--- Document text Enclosed Below ---

Art has been an inspiration for great minds since the beginning of the human era. The greatest thinkers, philosophers, entrepreneurs, sportsperson, politician; all used to get the spur of creativity from the art pieces. Even Adolf Hitler was a painter, initially. Art and its essence have always incited the finest brains of human civilization.

For centuries, humans used to pour out their imagination on wall caves and stones. Several frescos and wall paintings are examples of the existence of art even when electricity and technology weren’t invented. Then came the era of modernization and artists slowly invented brushes, canvases, and inorganic colors. The introduction of oil paints to the art world has been a real game-changer.

Industrial revolution ranged the bell of transformation from where the entire conceptualization and the source of art began to transit. But before all this modernization, artists, for centuries stick to the concept of figurative.

Figurative art means the representation of a real-life subject onto the canvas or other mediums. This subject can be humans too. Several depictions of Gods and Goddesses on temples, Churches, and other religious architectures that are ancient show that figurative art dominated the entire world from China to India, from America to Russia, and from Egypt to Australia for a long time.

The ideology

Art is a form of expression. This expression is of an artist. If we simply forget the modernism and contemporary time period, representation of an object with exquisite details and sheer aesthetics used to be the bottom-line of art. Figurative was popular, it inspired artists to utilize their skill and passion to bring life through colors.

The entire concept revolved around imitating the real-life events, experiences, objects, people, etc, on the canvas or cloth or wall or any medium. But, what was the purpose?

To understand this, you must see the folk art forms of India. There are several types of paintings that existed and each one of the art forms is inspired by figurative to the core. Even if the artists have imagined the deities, the representation was done in the human form. This was done just to make people understand the complexity and the sophistication of Gods. When people see something familiar, our mind works at a much faster speed. On the other hand, if we see an abstract painting where the subject doesn’t compliment the real world objects, our brain takes more time and sometimes even reject the art.

Hence, our human civilization, taking one step at a time, started with figurative. For hundreds of years, artists kept on improvising the figurative paintings on the basis of their understanding.

The protest

Industrial revolution turned the tide of conventional and academic-backed art forms. Artists were now more interested in getting out of the defined laws of art and make something out of themselves. The middle class was born and people were more interested in knowing why the artworks are only available for the riches and the elites.

Eventually, Impressionism was the first of the many attempts from modern artists to shift slowly but steadily away from figurative art. Even though the art was changing and abstraction and other modern forms started to shape their existence, the dominance of figurative was never shunned completely.

During the rise of abstractionism, artists started experimenting with different techniques to bring out something unique and fresh, something that was never done before. It was an era of newness and art was evolving. Along with this, figurative art was also evolving. Many modern era artists like Picasso and Pollock, at the time, started using figurative subject and blend it with the abstraction techniques.

In India, after 1947, a wave of modernism and nationalism hit the artists’ community that was focused to create a unique image of Indian art as a whole. Even then, figuratively was the favorite subject line for many artists.

Indian artists like Amrita Sher-Gil and Raja Ravi Varma were the main promoters of figurative. The portraits of Varma and Amrita stirred the western community making these two the very first of Indian artists to win global recognition and fame even when India was under the British colonial rule.

India and figurative art

A good majority of India art schools were inspired by the figurative. In fact, all of our traditional art forms were deeply inspired by the figurative concept of art. Be it the Madhubani, Miniature, Murals, Pattachitra, Pichwai, Mysore, Rajput, Mughal or Warli paintings, all of them had a major figurative touch in them.

It won’t be wrong to say that the beautiful paintings of every time-frame were and are still hugely carried away by the figurative itself. You can still find the touch of figurative form, even in the abstract and contemporary paintings.

--- End of Enclosed Document text ---
--- Records shown Enclosed Below ---

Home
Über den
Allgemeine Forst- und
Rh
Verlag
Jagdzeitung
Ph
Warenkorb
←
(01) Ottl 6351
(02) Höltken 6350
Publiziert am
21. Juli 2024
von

--- End of Enclosed Records shown ---

- _Work task A_:
Translate this sentence from the essay about figurative art into Spanish: "It was an era of newness and art was evolving."
- _Work task B_:
Reproduce word for word the part of the essay about figurative art between "Industrial revolution turned" and "never shunned completely.", inclusive.
Rely only on the essay about figurative art, not on the material.

- _Written response A_:
Fue una era de novedad y el arte estaba evolucionando.

- _Written response B_:
Industrial revolution turned the tide of conventional and academic-backed art forms. Artists were now more interested in getting out of the defined laws of art and make something out of themselves. The middle class was born and people were more interested in knowing why the artworks are only available for the riches and the elites.

Eventually, Impressionism was the first of the many attempts from modern artists to shift slowly but steadily away from figurative art. Even though the art was changing and abstraction and other modern forms started to shape their existence, the dominance of figurative was never shunned completely.